● **Prompt**
All of the records below need to be written out exactly, but without the pictures.

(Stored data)

********

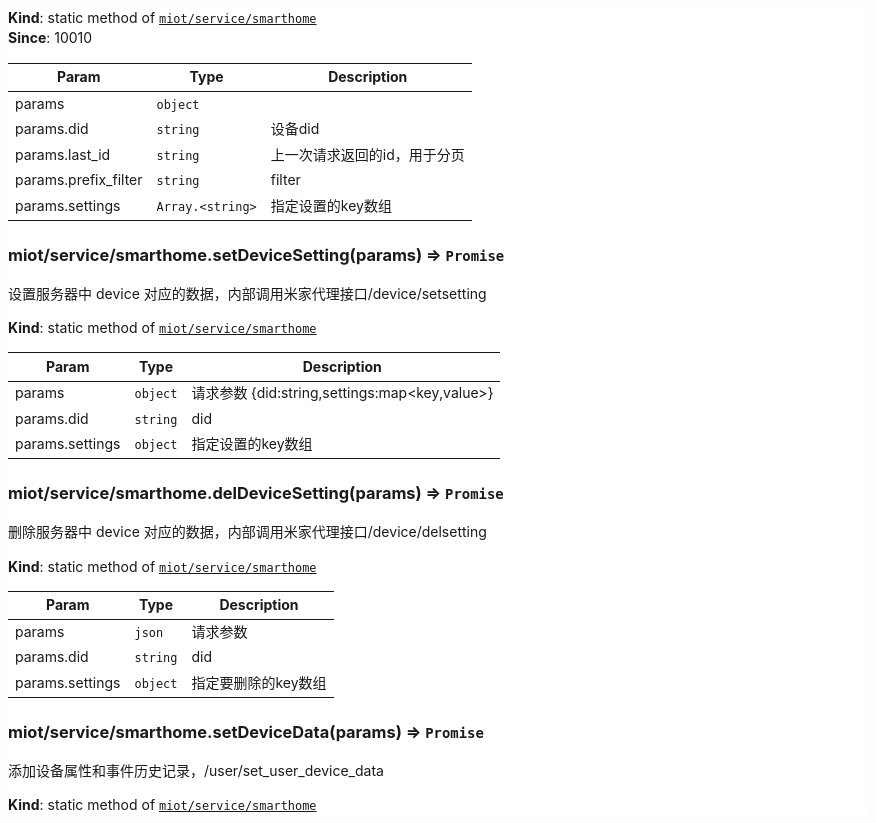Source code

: **Kind**: static method of [<code>miot/service/smarthome</code>](#module_miot/service/smarthome)  
**Since**: 10010  

| Param | Type | Description |
| --- | --- | --- |
| params | <code>object</code> |  |
| params.did | <code>string</code> | 设备did |
| params.last_id | <code>string</code> | 上一次请求返回的id，用于分页 |
| params.prefix_filter | <code>string</code> | filter |
| params.settings | <code>Array.&lt;string&gt;</code> | 指定设置的key数组 |

<a name="module_miot/service/smarthome.setDeviceSetting"></a>

### miot/service/smarthome.setDeviceSetting(params) ⇒ <code>Promise</code>
设置服务器中 device 对应的数据，内部调用米家代理接口/device/setsetting

**Kind**: static method of [<code>miot/service/smarthome</code>](#module_miot/service/smarthome)  

| Param | Type | Description |
| --- | --- | --- |
| params | <code>object</code> | 请求参数 {did:string,settings:map<key,value>} |
| params.did | <code>string</code> | did |
| params.settings | <code>object</code> | 指定设置的key数组 |

<a name="module_miot/service/smarthome.delDeviceSetting"></a>

### miot/service/smarthome.delDeviceSetting(params) ⇒ <code>Promise</code>
删除服务器中 device 对应的数据，内部调用米家代理接口/device/delsetting

**Kind**: static method of [<code>miot/service/smarthome</code>](#module_miot/service/smarthome)  

| Param | Type | Description |
| --- | --- | --- |
| params | <code>json</code> | 请求参数 |
| params.did | <code>string</code> | did |
| params.settings | <code>object</code> | 指定要删除的key数组 |

<a name="module_miot/service/smarthome.setDeviceData"></a>

### miot/service/smarthome.setDeviceData(params) ⇒ <code>Promise</code>
添加设备属性和事件历史记录，/user/set_user_device_data

**Kind**: static method of [<code>miot/service/smarthome</code>](#module_miot/service/smarthome)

********

● **Task answer**
Source code

: **Kind**: static method of [<code>miot/service/smarthome</code>](#module_miot/service/smarthome)  
**Since**: 10010  

| Param | Type | Description |
| --- | --- | --- |
| params | <code>object</code> |  |
| params.did | <code>string</code> | 设备did |
| params.last_id | <code>string</code> | 上一次请求返回的id，用于分页 |
| params.prefix_filter | <code>string</code> | filter |
| params.settings | <code>Array.&lt;string&gt;</code> | 指定设置的key数组 |

<a name="module_miot/service/smarthome.setDeviceSetting"></a>

### miot/service/smarthome.setDeviceSetting(params) ⇒ <code>Promise</code>
设置服务器中 device 对应的数据，内部调用米家代理接口/device/setsetting

**Kind**: static method of [<code>miot/service/smarthome</code>](#module_miot/service/smarthome)  

| Param | Type | Description |
| --- | --- | --- |
| params | <code>object</code> | 请求参数 {did:string,settings:map<key,value>} |
| params.did | <code>string</code> | did |
| params.settings | <code>object</code> | 指定设置的key数组 |

<a name="module_miot/service/smarthome.delDeviceSetting"></a>

### miot/service/smarthome.delDeviceSetting(params) ⇒ <code>Promise</code>
删除服务器中 device 对应的数据，内部调用米家代理接口/device/delsetting

**Kind**: static method of [<code>miot/service/smarthome</code>](#module_miot/service/smarthome)  

| Param | Type | Description |
| --- | --- | --- |
| params | <code>json</code> | 请求参数 |
| params.did | <code>string</code> | did |
| params.settings | <code>object</code> | 指定要删除的key数组 |

<a name="module_miot/service/smarthome.setDeviceData"></a>

### miot/service/smarthome.setDeviceData(params) ⇒ <code>Promise</code>
添加设备属性和事件历史记录，/user/set_user_device_data

**Kind**: static method of [<code>miot/service/smarthome</code>](#module_miot/service/smarthome)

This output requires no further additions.